Optimal linear prediction (also known as kriging) of a random field Z indexed by a compact metric space can be obtained if its second-order structure, that is the mean and the covariance function of Z, are known. In this talk, I will consider the problem of predicting the value of Z(x*) at some location x* based on n observations at locations x_1, …, x_n, which accumulate at x* as n increases – or, more generally, predicting f(Z) based on f_1(Z), …, f_n(Z) for linear functionals f, f_1, …, f_n. The main result of my talk characterizes the asymptotic performance of linear predictors (as n increases) based on an incorrect second-order structure, without any restrictive assumptions such as stationarity. Specifically, I will present necessary and sufficient conditions on the mean and covariance function for asymptotic optimality of the corresponding linear predictor.

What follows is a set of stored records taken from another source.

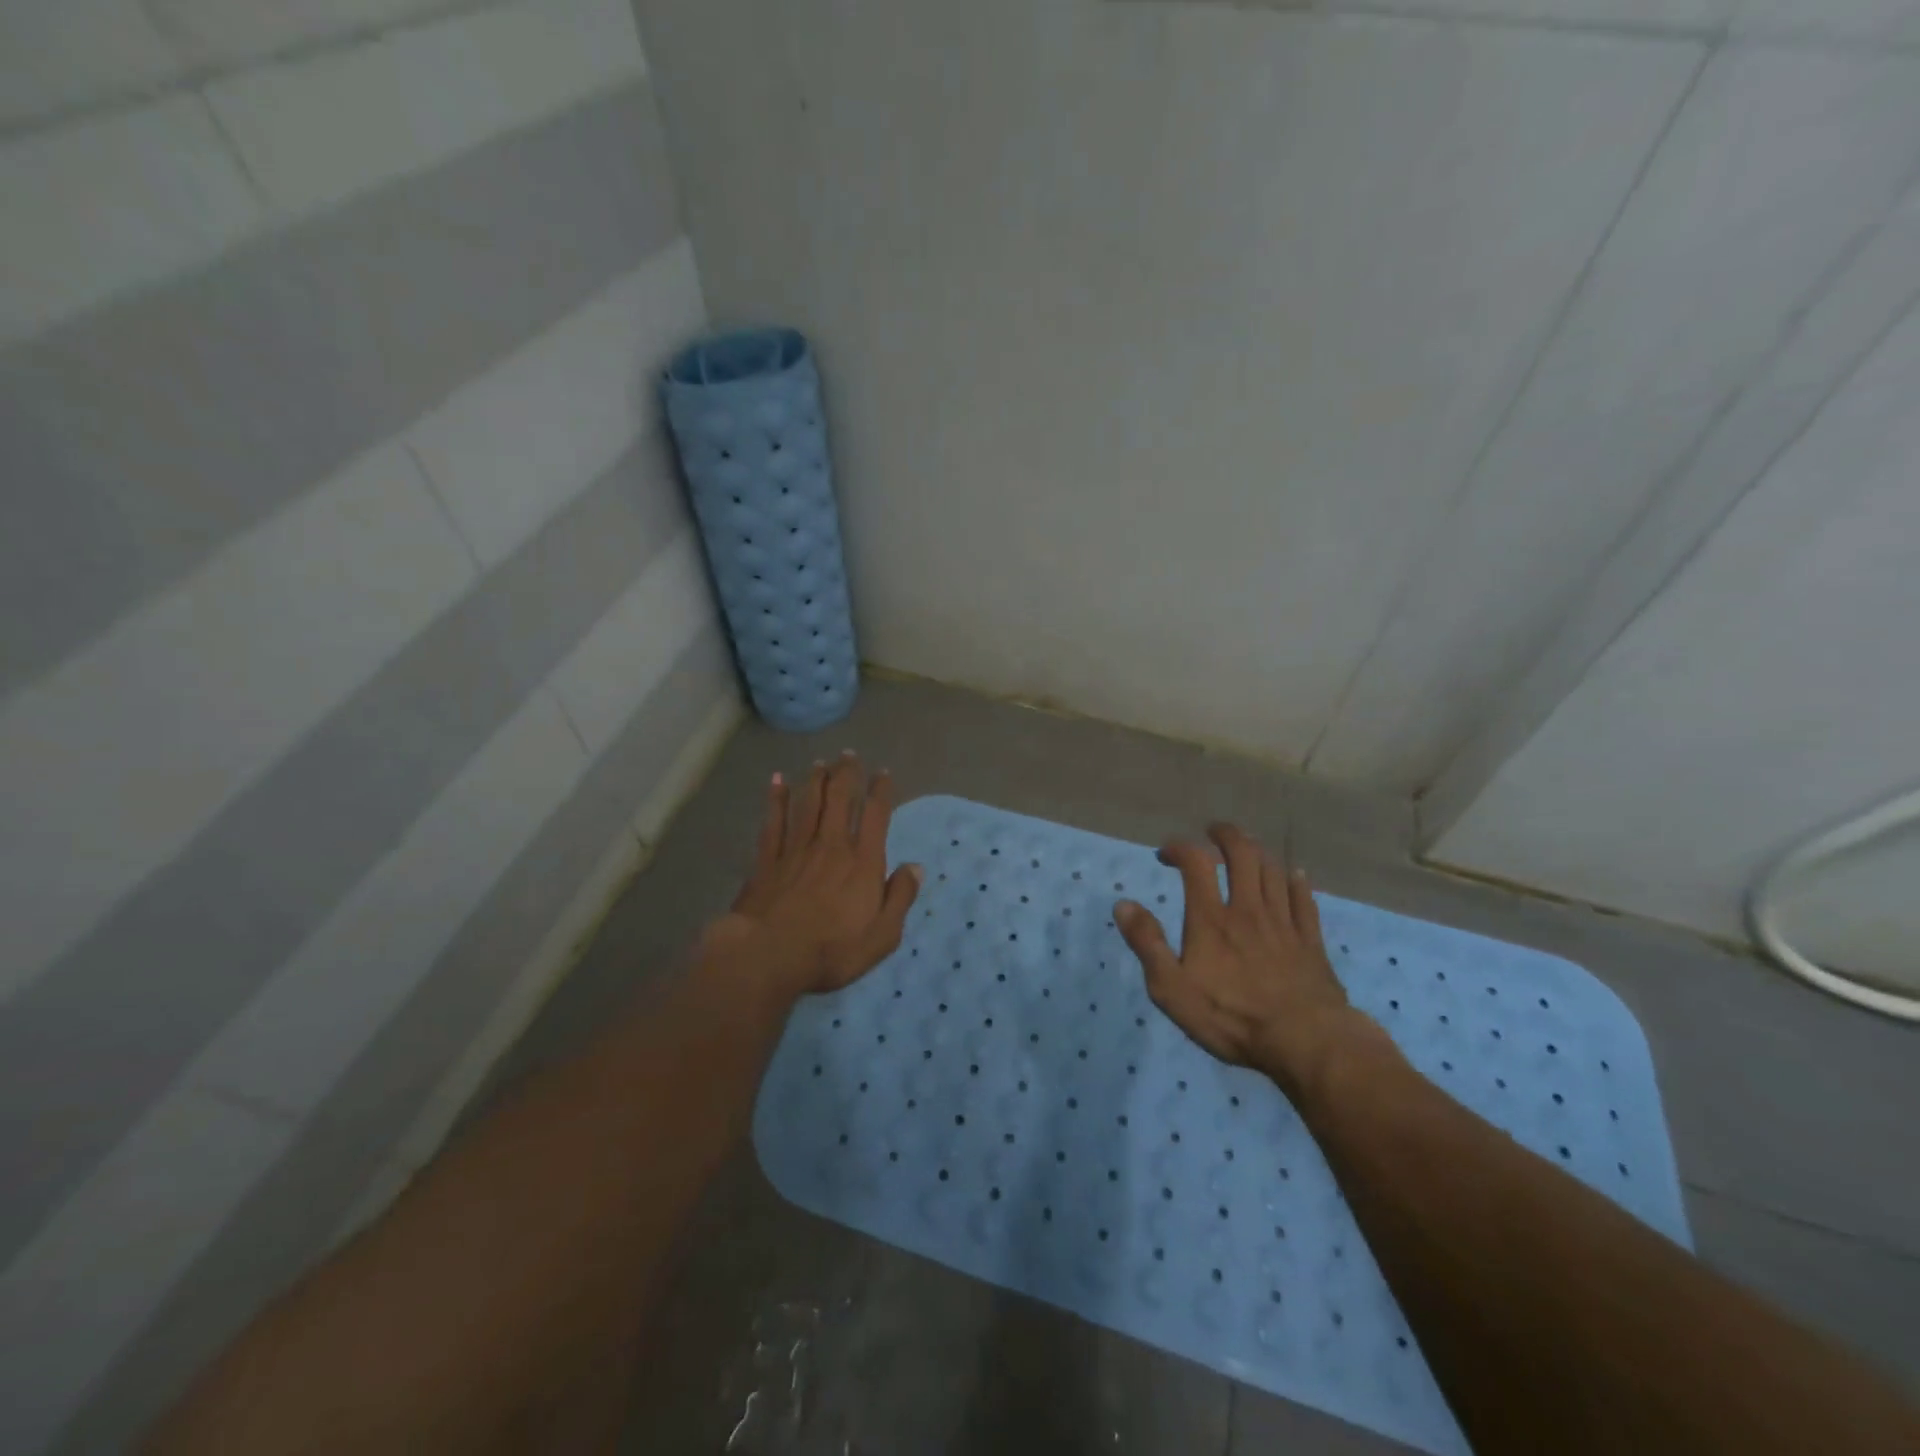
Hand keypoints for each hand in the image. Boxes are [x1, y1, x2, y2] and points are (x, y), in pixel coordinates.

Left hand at [699, 752, 921, 999]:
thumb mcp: (883, 935)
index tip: (882, 773)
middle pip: (839, 798)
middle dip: (846, 774)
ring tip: (820, 762)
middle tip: (848, 755)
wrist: (769, 956)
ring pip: (807, 803)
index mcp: (862, 861)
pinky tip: (776, 782)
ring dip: (815, 779)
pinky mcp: (767, 860)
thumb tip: (915, 866)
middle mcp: (830, 845)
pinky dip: (776, 799)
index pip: (875, 815)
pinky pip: (773, 821)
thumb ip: (900, 897)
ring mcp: (796, 849)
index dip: (880, 790)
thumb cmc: (832, 950)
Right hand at [1114, 824, 1360, 1098]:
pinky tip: (1294, 875)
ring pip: (1273, 870)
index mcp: (1211, 918)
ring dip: (1258, 852)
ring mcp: (1283, 923)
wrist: (1304, 1041)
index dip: (1180, 848)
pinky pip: (1304, 899)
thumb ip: (1147, 943)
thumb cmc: (1231, 1017)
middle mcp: (1248, 909)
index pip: (1196, 862)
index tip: (1166, 853)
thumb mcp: (1172, 988)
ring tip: (1247, 849)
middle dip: (1226, 835)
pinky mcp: (1310, 941)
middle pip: (1243, 854)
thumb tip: (1123, 904)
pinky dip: (1296, 881)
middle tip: (1213, 832)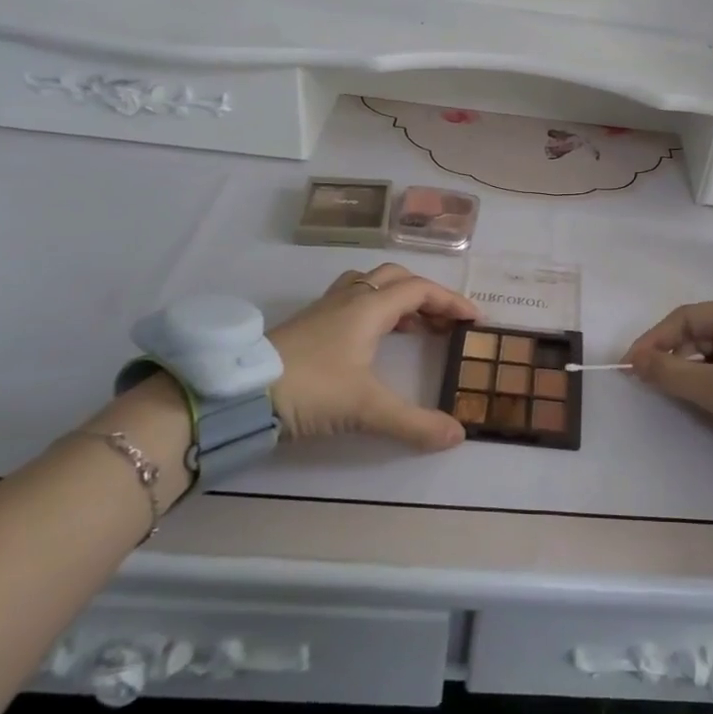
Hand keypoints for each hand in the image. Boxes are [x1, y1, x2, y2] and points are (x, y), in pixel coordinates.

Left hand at [267, 263, 479, 450]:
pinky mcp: (307, 324)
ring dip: (398, 299)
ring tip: (413, 327)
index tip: (474, 319)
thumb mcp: (366, 409)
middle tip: (444, 322)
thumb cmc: (310, 388)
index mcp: (369, 307)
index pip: (420, 290)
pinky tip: (371, 340)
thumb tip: (458, 435)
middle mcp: (350, 298)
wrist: (239, 393)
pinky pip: (352, 300)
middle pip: (396, 278)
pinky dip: (374, 310)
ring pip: (370, 285)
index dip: (451, 301)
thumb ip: (414, 423)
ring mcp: (325, 308)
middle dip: (426, 295)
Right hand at [623, 297, 712, 470]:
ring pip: (711, 352)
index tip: (630, 364)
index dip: (655, 339)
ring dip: (688, 370)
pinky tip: (693, 396)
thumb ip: (672, 373)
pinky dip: (707, 380)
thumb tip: (633, 361)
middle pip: (700, 332)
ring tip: (665, 390)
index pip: (689, 317)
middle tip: (644, 379)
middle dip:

In the second part of my talk, I will discuss several applications of these general results including the class of generalized Whittle–Matérn Gaussian random fields. For this class of random fields, the covariance operators are negative fractional powers of elliptic second-order differential operators formulated on a bounded Euclidean domain and augmented with homogeneous Dirichlet boundary conditions. These outcomes explain why the predictive performances of stationary and non-stationary models in spatial statistics often are comparable, and provide a crucial first step in deriving consistency results for parameter estimation of generalized Whittle–Matérn fields.
This talk is based on joint work with David Bolin (King Abdullah University of Science and Technology).